A late-night talk show host (Emma Thompson) suspects that she may soon be losing her long-running show. In an attempt to freshen up her writing staff, Molly (Mindy Kaling) is hired - despite the fact she has never written for TV before, and has no professional experience.
Late night comedy talk shows are a distinctly American creation, as they've never successfully been replicated in any other country. That being said, most everyone is aware of what they are, who they are and have their own particular tastes that suit. Some might prefer vintage Letterman, others are more partial to the more recent crop such as Jimmy Kimmel or Jimmy Fallon. Either way, trying to gather up a full movie out of it and make it appeal to anyone other than comedy nerds is a big ask.

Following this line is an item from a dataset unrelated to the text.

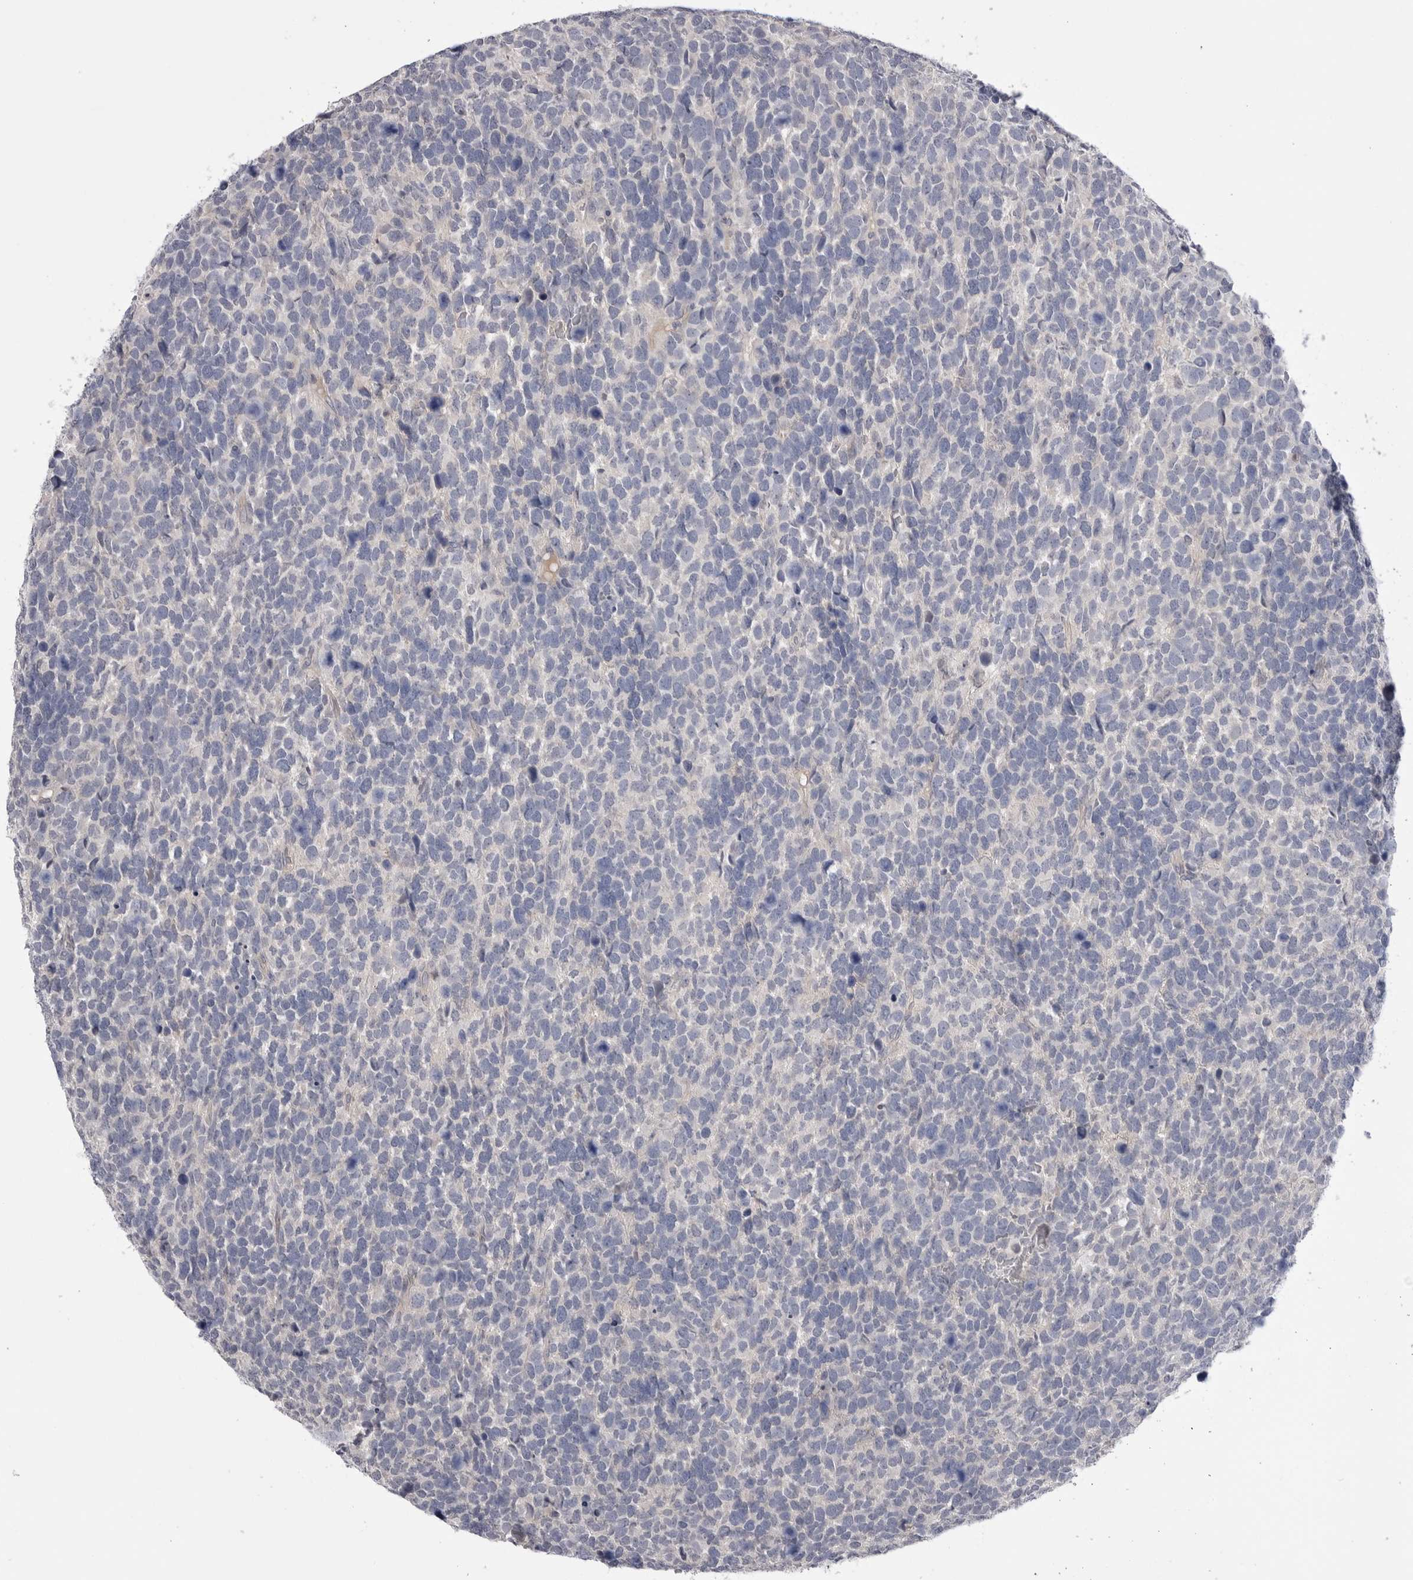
{"staining": {"intensity": "negative", "quantity": "none", "location": "none"}, "tissue": "urothelial cancer", "cell_type": "Tumor cells", "image_type": "cancer", "snomed": [{"axis": "morphology", "description": "Urothelial carcinoma, High grade"}, {"axis": "topography", "description": "Urinary bladder"}], "caption": "DAB (3,3'-diaminobenzidine) immunohistochemical staining of human urothelial cancer exhibits no significant staining in tumor cells.", "gene": "DLGAP3", "patient": {"sex": "female", "age": 82}}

Yet, as with anything Mindy Kaling turns her hand to, the enthusiasm just bursts out of the screen and helps to carry you along. You know right well by listening to the characters she's written that not only does she have a deep well of love and admiration for comedy, she also has something to say about it. That's really where 'Late Night' drills in on - the fact that women have been more or less absent from this fertile ground of comedy, and have never been given a chance on it either.
Emma Thompson's clipped dialogue suits her perfectly, and we're reminded that she has incredible comedic timing, but has the versatility to easily slip them in between the dramatic beats of the story. The relationship she shares with her on-screen husband John Lithgow feels lived-in and genuine, whilst the dynamic between her and her writing staff is equally genuine - but nowhere near as tender. Mindy Kaling, meanwhile, channels her wide-eyed, plucky demeanour and makes it work for her - all of it falling flat on the jaded writing staff like 'Veep' alum Reid Scott and odd casting choice Hugh Dancy.
Director Nisha Ganatra's years directing television serves her well here, as the shots are unfussy and direct in their meaning and objective. The on-camera segments with Emma Thompson look real and like they could be for an actual show, and the pacing and editing keep it all moving along without losing any of the emotional beats of the story either.
All in all, 'Late Night' is a decent effort - but again, the appeal for it is somewhat limited to comedy nerds and an audience that has somewhat deeper knowledge and understanding of late-night comedy talk shows than most might. The story is well-written and it's all acted well, but it never quite makes the leap into being truly outstanding.